== Source material ==
*-*-*

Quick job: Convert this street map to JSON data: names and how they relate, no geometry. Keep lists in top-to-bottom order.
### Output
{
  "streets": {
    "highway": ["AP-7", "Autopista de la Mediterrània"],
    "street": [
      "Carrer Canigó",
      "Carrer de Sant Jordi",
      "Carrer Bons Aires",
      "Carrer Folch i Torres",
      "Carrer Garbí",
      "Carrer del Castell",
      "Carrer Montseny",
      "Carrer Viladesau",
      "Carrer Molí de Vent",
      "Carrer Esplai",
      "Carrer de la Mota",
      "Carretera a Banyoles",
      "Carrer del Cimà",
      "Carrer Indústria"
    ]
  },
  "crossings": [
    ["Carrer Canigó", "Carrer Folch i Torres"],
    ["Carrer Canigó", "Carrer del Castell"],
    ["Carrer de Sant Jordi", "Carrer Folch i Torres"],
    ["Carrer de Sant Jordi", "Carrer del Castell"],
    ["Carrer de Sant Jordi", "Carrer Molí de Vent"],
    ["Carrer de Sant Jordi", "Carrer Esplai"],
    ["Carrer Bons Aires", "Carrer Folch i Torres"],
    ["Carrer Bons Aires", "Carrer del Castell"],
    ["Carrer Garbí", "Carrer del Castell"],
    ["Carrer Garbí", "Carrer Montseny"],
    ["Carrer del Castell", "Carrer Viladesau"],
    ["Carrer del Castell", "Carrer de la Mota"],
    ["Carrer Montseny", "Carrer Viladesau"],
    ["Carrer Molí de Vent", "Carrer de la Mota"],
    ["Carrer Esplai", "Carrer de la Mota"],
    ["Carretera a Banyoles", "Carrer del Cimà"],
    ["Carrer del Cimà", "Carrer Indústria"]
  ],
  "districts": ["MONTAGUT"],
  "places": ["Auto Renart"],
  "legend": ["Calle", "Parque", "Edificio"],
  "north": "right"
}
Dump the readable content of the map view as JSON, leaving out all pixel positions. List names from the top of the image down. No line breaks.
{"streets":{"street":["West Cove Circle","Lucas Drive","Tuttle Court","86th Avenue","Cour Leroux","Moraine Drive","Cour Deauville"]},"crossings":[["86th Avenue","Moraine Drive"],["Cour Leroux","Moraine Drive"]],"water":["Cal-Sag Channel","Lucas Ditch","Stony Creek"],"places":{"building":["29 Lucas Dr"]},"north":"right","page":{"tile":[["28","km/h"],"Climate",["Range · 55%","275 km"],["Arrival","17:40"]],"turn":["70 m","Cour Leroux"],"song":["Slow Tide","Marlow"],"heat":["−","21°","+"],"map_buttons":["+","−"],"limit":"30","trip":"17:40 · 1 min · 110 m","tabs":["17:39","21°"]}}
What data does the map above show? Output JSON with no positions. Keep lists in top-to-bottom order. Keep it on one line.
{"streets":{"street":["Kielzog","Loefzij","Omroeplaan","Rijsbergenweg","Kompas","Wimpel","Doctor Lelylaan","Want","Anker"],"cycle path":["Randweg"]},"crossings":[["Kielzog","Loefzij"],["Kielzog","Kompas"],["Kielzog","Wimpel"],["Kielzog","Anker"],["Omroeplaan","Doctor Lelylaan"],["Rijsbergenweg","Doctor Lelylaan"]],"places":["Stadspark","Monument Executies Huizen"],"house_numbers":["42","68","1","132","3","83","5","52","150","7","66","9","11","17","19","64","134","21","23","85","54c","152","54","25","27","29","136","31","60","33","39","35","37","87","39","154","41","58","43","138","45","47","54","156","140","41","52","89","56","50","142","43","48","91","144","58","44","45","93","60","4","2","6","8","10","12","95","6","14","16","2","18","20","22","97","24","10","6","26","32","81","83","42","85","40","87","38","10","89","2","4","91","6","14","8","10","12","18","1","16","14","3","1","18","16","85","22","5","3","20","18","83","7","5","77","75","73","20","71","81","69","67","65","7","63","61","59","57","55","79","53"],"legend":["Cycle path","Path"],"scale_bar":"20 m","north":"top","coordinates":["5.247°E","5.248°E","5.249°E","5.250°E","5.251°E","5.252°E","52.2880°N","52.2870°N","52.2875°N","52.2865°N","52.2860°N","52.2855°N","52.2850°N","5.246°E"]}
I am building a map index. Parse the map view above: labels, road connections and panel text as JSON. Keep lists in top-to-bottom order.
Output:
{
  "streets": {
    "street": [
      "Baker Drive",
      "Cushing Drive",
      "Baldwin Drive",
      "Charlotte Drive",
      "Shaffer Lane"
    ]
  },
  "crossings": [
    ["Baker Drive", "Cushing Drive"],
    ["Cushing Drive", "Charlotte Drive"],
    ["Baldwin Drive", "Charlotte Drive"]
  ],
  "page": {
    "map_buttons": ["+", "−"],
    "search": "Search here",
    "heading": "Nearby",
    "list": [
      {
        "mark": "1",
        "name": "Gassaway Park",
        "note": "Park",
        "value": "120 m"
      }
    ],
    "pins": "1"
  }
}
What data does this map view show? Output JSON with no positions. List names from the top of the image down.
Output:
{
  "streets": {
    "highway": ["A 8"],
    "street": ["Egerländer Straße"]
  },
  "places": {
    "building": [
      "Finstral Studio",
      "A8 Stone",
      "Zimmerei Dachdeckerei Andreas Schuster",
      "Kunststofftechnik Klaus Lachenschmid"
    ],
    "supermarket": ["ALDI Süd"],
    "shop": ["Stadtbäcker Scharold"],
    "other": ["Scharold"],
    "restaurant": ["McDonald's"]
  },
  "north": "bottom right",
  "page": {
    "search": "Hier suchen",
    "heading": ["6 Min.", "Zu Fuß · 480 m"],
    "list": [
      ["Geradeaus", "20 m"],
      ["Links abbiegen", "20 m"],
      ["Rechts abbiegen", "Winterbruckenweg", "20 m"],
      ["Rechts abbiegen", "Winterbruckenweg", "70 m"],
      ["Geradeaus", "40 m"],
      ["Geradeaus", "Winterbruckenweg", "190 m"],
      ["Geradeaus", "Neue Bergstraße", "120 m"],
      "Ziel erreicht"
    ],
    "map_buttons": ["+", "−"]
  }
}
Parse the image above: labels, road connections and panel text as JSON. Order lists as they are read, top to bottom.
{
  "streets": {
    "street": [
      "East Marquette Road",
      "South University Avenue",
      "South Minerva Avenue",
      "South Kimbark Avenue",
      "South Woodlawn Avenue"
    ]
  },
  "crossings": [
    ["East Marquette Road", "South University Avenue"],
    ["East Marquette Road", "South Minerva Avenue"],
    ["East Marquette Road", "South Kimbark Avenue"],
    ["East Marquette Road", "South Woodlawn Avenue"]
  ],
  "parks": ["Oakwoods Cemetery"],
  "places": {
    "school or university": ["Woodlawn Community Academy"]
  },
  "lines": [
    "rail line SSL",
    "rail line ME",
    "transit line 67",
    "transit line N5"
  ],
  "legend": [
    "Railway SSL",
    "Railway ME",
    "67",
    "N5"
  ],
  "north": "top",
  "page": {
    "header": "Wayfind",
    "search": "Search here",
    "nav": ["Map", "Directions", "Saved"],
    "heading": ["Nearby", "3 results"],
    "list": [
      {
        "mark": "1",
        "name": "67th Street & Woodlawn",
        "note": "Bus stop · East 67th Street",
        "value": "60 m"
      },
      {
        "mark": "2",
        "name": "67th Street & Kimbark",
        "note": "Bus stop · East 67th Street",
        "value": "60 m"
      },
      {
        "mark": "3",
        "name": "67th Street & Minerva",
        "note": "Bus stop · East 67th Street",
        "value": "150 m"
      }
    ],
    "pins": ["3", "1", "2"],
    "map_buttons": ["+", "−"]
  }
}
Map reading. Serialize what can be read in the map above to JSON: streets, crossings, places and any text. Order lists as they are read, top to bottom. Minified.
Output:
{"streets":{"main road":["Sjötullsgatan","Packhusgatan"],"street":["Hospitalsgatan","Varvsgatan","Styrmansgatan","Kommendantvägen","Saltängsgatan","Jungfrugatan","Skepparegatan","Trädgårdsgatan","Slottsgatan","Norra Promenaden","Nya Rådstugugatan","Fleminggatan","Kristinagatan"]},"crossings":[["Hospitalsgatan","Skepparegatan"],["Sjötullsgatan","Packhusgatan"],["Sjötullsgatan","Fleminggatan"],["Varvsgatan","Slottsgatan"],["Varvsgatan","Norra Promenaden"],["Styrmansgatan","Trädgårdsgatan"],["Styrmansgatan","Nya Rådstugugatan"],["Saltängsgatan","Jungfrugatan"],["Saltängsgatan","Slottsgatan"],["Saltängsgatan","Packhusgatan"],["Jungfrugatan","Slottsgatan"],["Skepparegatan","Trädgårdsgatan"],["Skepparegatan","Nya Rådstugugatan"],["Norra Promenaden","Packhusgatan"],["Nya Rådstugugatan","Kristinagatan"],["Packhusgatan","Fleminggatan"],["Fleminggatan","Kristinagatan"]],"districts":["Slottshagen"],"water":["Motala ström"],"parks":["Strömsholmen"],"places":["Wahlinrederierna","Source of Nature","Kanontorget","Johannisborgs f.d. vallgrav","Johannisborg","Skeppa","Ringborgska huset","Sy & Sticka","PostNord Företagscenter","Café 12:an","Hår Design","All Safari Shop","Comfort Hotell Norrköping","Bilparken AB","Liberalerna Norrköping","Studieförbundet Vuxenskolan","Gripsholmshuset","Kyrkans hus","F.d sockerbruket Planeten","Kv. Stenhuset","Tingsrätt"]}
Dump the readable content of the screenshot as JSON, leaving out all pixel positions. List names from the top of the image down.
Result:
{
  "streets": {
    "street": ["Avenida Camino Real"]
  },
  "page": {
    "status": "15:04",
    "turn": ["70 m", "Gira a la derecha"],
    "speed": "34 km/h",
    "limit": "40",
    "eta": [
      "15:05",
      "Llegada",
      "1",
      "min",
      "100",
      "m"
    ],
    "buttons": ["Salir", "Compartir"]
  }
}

*-*-*

== Action item ==
Scan the records for the string "Jordi". Copy each line in which it appears.

== Exercise solution ==
      "Carrer de Sant Jordi",
    ["Carrer de Sant Jordi", "Carrer Folch i Torres"],
    ["Carrer de Sant Jordi", "Carrer del Castell"],
    ["Carrer de Sant Jordi", "Carrer Molí de Vent"],
    ["Carrer de Sant Jordi", "Carrer Esplai"],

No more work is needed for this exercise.